# Distributed Systems Project

Vuosi | Lukukausi | Päivämäärä | Periodi | Kieli | Vastuuhenkilö |
---|---|---|---|---|---|

2014 | kevät | 14.01-20.02. | 3-3 | Englanti | Jussi Kangasharju |

## Luennot

Aika | Huone | Luennoija | Päivämäärä |
---|---|---|---|

Ti 10-12 | D122 | Jussi Kangasharju | 14.01.2014-20.02.2014 |

To 10-12 | D122 | Jussi Kangasharju | 14.01.2014-20.02.2014 |

Ensimmäinen kokoontuminen on tiistaina 14.1. klo 10 salissa D122 ja myöhemmistä kokoontumisista sovitaan ensimmäisellä kerralla.

The first meeting is on Tue 14th of January at 10 in room D122 and the rest of the meetings are agreed then.

## Yleistä

The introductory slides describe the basics of the course, schedule, and grading.

We use Twitter as the main means of distributing announcements under the hashtag #tktl_dsp. Longer announcements will be also posted separately on this page.

#### Schedule

- 14.1. Start of first and second assignments (individual)
- 16.1., 21.1., and 23.1. Q&A for first two assignments
**28.1. DEADLINE**for first assignment- 28.1. Start of third assignment (groups allowed but not mandatory)
**4.2. NEW DEADLINE**for second assignment**13.2. Review of answers to second assignment**- 30.1., 4.2., 6.2., 11.2., 13.2., 18.2., and 20.2. Q&A for third assignment
**7.3. DEADLINE**for third assignment

## Kurssin suorittaminen

The course has 3 assignments and you have to pass all of them to pass the course. Each assignment is graded separately and the final grade is a weighted average of the individual assignment grades. Assignments 1 and 2 have weight 1 and assignment 3 has weight 2.

#### Assignment 1

The first assignment is to implement one distributed algorithm from the following set. Your assignment number is calculated by (your student ID % 5) + 1.

#### Assignment 2

- Assignment sheet (NOTE: Assignment description has been updated on 14.1. to reflect the new example code.)
- Small example program that you can run and use as base for your answer

You can check the status of the Hadoop installation via the following two links. They only work from computers within the department's network. University VPN is NOT sufficient.

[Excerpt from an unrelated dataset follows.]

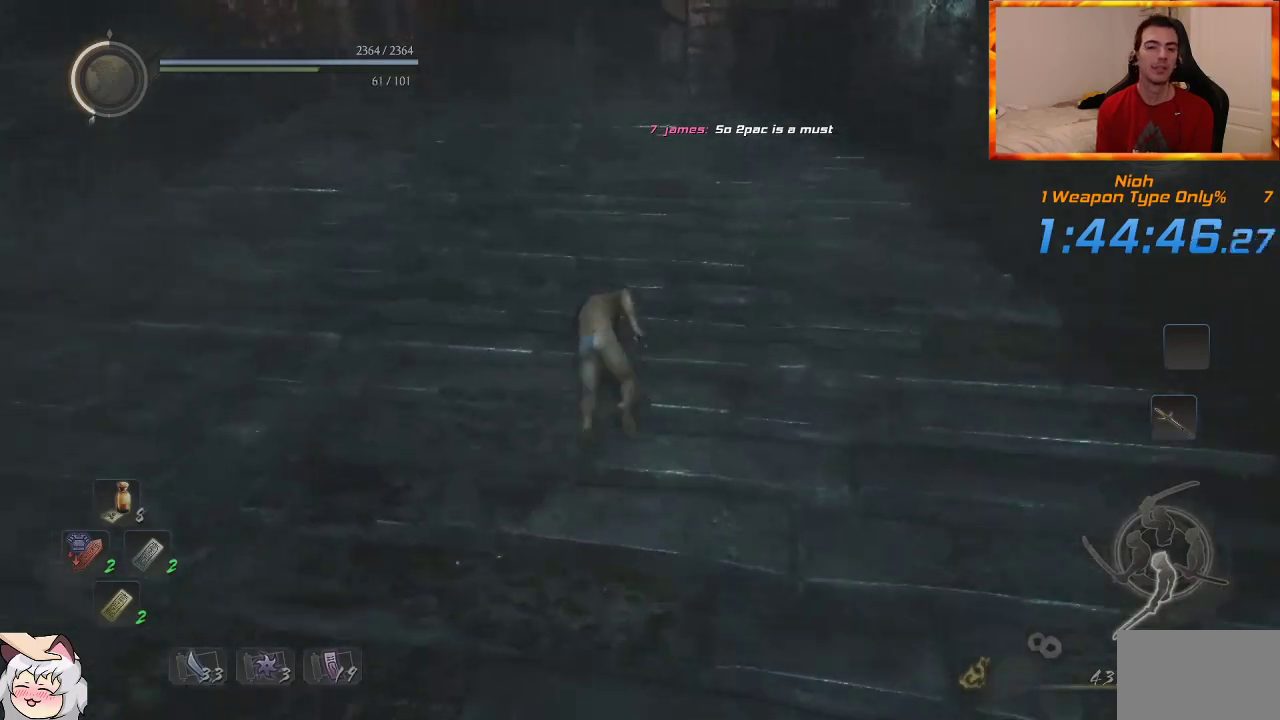
{"dt_ms": 1000, "buttons": [], "left_stick": "up", "right_stick": "center", "events": [[83, "CROSS", "up"], [167, "CROSS", "down"], [250, "CROSS", "up"], [333, "CROSS", "down"], [433, "CROSS", "up"]]}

**Hints for Hadoop assignment**

Getting answers to question 1 (min, max, avg, variance) can be done easily as trivial modification to the example code. You can make all 4 run in a single program in a single pass, but even easier is to write 4 programs and run them separately.

For getting the median in question 2, think about what median is and what its properties are in a data set. Sorting the data set is one way of getting the answer, but it is a very bad way in this case and you should not do that since we do not have enough storage space for everyone to sort their data sets. For a larger data set, sorting would be infeasible to begin with. :-)

There are far simpler and more efficient ways to figure out the value of the median. Do not try to write a program that attempts to find it in a single pass. Instead run the program a few times (less than 5 should be easily doable, less than 10 almost a given) iterating towards the answer and modifying the program based on the results of the previous run.

For question 3, you need the median to get the correct values. If you are stuck with the median and cannot get the answer to it, then simply describe in your answer to question 3 how you would calculate them, assuming you had the median.

#### Assignment 3

There will be Q&A on all sessions until February 20th. We will later have an optional discussion session about different overlays in March, date to be announced later.